I looked forward to this book. A fan of An Anthropologist on Mars, The Man Who Mistook His Wife for a Hat, Uncle Tungsten, and, of course, Awakenings, I thought Sacks, a classical-music fan, would approach this topic as a busman's holiday.

In a sense, he has, by producing his weakest book. This isn't even a set of case studies, but mostly random observations of various perceptual abnormalities (bad and good) with musical symptoms. There's almost no overarching narrative or even point. Perhaps I'm not Sacks' ideal reader here, since I know little about brain anatomy. The book seemed to me to list abnormalities, barely fleshed out by attaching them to sketches of people (many of them explored in far more depth in Sacks' earlier work), and then pointing to some abnormality in brain response. In other words, musical perceptions arise from the physiology of the brain – normal neural operation as well as that compromised by congenital abnormalities, brain injury, illness, and so on. Well, duh. Although scientists and clinicians would rightfully be grateful for the information, it doesn't make the insight any deeper for the general reader by pointing to, say, the basal ganglia.

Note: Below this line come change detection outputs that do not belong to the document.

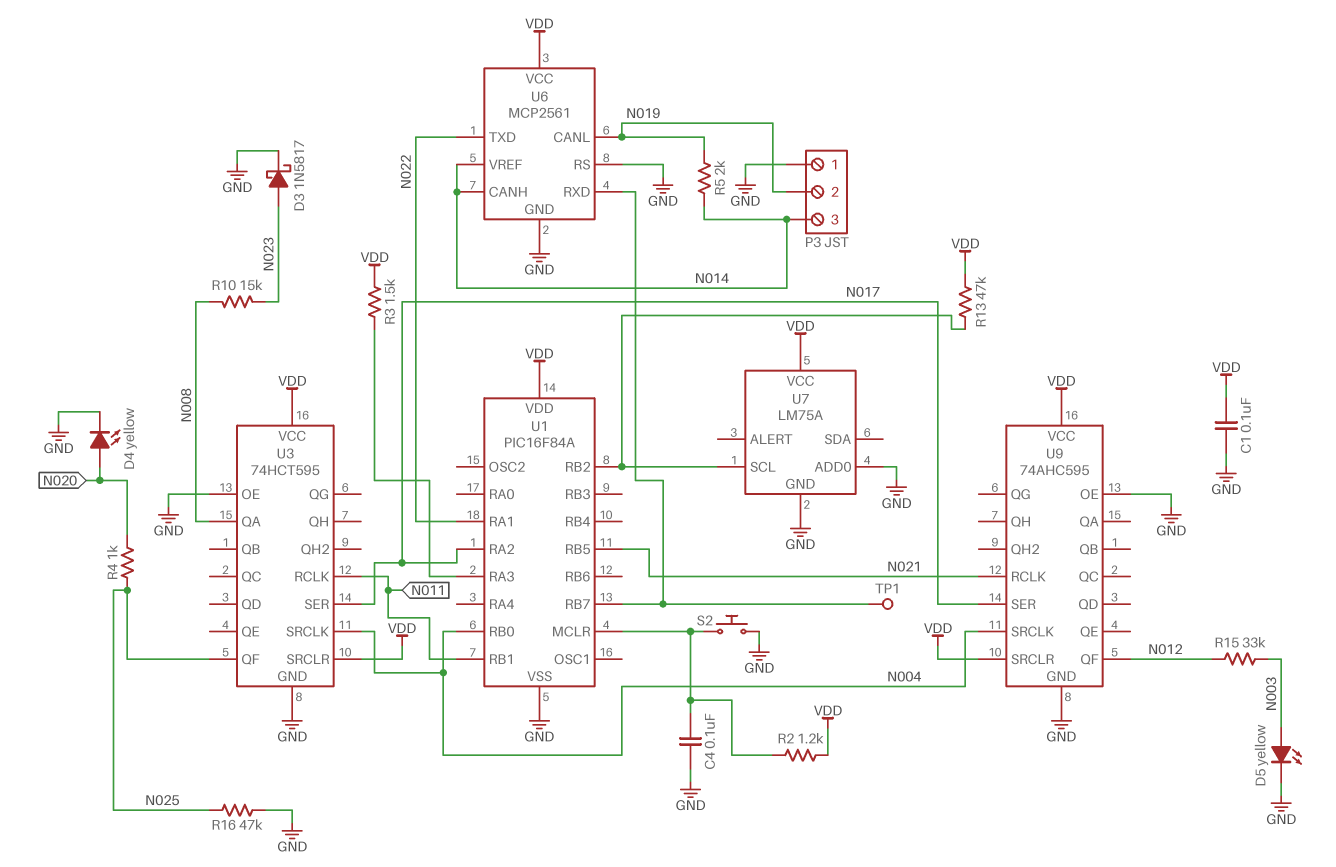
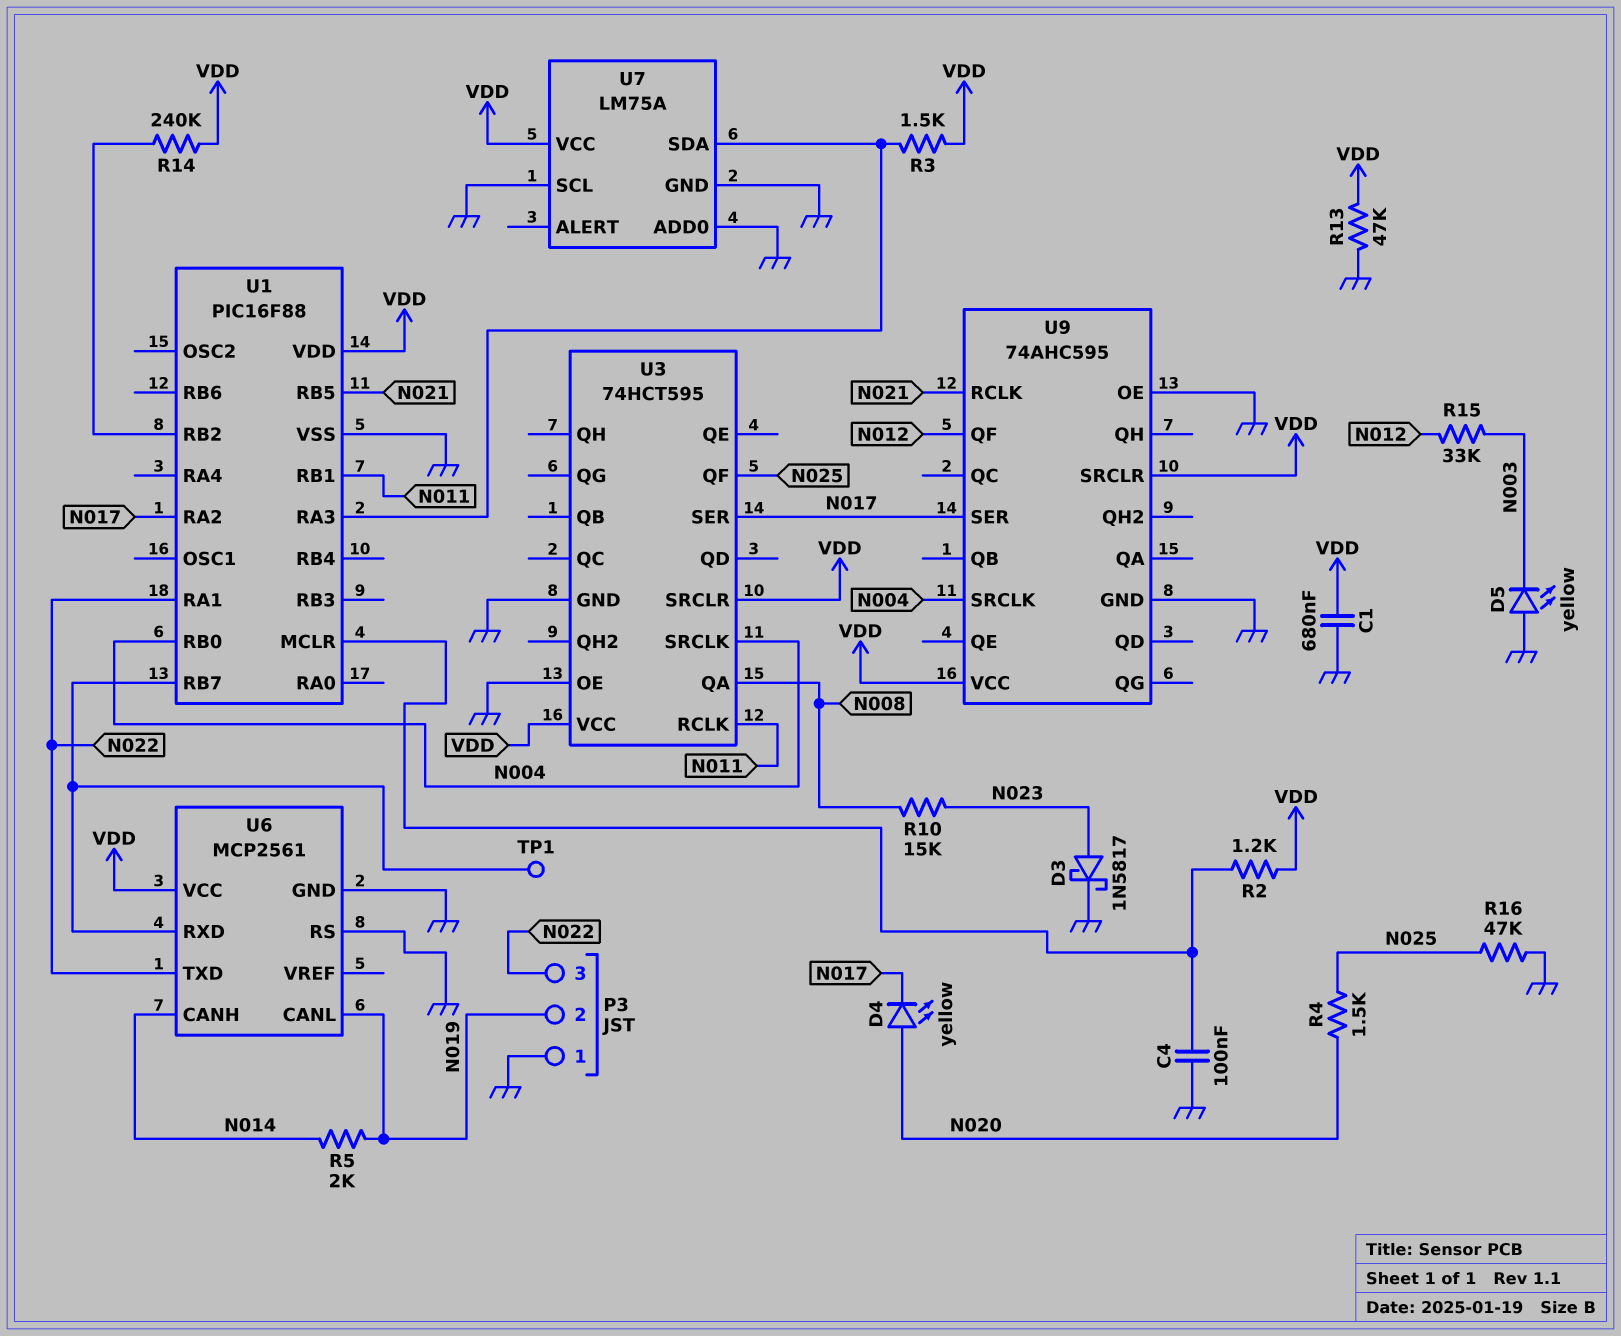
C1: 100nF (GND, VDD) -> 680nF (GND, VDD)
D4: LED yellow (A N020, K GND) -> LED yellow (A N020, K N017)
D5: LED yellow (A N003, K GND) -> LED yellow (A GND, K N003)
P3 pin 3: N014 -> N022
R4: 1k (N020, N025) -> 1.5k (N020, N025)
R13: 47k (U1/RB2, VDD) -> 47k (GND, VDD)
R14: none -> 240k (U1/RB2, VDD)
S2: button (GND, U1/MCLR) -> none
U1: PIC16F84A -> PIC16F88
U6 pin VREF: N014 -> none
U7 pin SCL: U1/RB2 -> GND
U7 pin SDA: none -> U1/RA3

The one really interesting notion was how music may alter brain structures or neural operations in injured or abnormal brains, but Sacks never goes into this very deeply. Consequently, there's no suspense, nothing to be revealed or uncovered. It's a litany of facts and limited conjecture. Perhaps we know too little of the mind for Sacks to go any further, but this makes for dull reading.

Sacks could have made up for this lack, as he had in his previous books, by doing what he does best: giving us a fuller sense of the people who exhibit these symptoms, but for the most part, the subjects here are ciphers standing in for a class of patients. Two chapters stand in exception to this general rule: the ones on the former musician and musicologist and now severe amnesiac Clive Wearing and on the Williams Syndrome children. Wearing can't remember from one eye-blink to the next, but when you put a piece of music in front of him, his old skills come back. Sacks returns to form retailing the anxieties, frustrations, fears, and rare joys that come to this man, practically instant by instant. I may be more interested in Williams Syndrome, since I saw a documentary on it featuring a Williams-Syndrome child – a darling, loving little girl. It surprised me to learn that such sufferers (if that's the word) are considered retarded, since that's not the impression I got from this girl – extremely verbal and with social skills far beyond her years, but obviously I have no idea what it's like parenting her day to day.

Overall, however, I must consider the book a disappointment.